When Aweeka pulled into the school parking lot the following morning, he immediately was met by Karass and one of Jordan's top aides, county human resources director Rick Minnis. The two stepped out of a van and approached him. "Minnis told me to not have contact with anyone at Camp Sweeney," Aweeka said. "He said they had found all this child pornography on my computer, and he said, 'You're going to lose your credential and I'm taking the case to the district attorney.'"

Inside Camp Sweeney, Aweeka's classroom was cordoned off as if it were a crime scene. There were six thousand images of young African-American and Latino girls on his computer. Minnis immediately placed Aweeka on administrative leave, and Jordan recused herself from the case because of her long prior relationship with him.

Aweeka maintained his innocence and demanded a hearing. As a computer teacher, he believed it would be easy to prove that he wasn't responsible for the porn. He turned out to be right. The county's own computer forensic expert exonerated him, Aweeka said: The pornography did not appear to have been downloaded from the Internet. Instead, it seemed to have been uploaded onto his computer in two mass copying sessions. Although Aweeka said the date of these sessions could not be ascertained, the time stamp from one session was 11:30 p.m. Aweeka said he never worked that late, and that the official record backed him up. A key code is required to enter the school after hours, he said, and there was no evidence that his key code had ever been used to enter the building that late.

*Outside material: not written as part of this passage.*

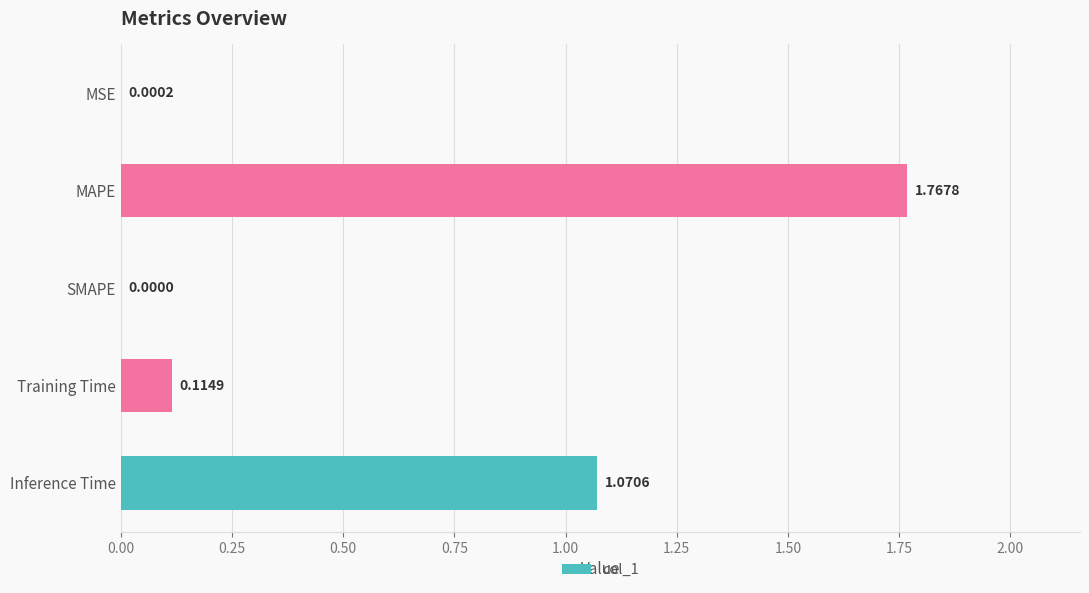

What is the sum of all values?

3.0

Although the county never again accused Aweeka of being responsible for the pornography — the origin of which was never determined — his ordeal had just begun. Minnis, the HR director, quickly reinstated him, but then closed down the computer classroom and ordered all the equipment put in storage. Minnis reassigned Aweeka to teach social studies, a subject he was not qualified to teach, and Aweeka said he also did not have sufficient classroom supplies or textbooks. Nonetheless, Karass launched weekly audits of his new classroom, in violation of the teachers' contract, which Aweeka said prohibited formal evaluations of teachers immediately after they are reassigned. "I was under a lot of pressure," he said. "It was obvious that they didn't care about the rules. They were out to get me."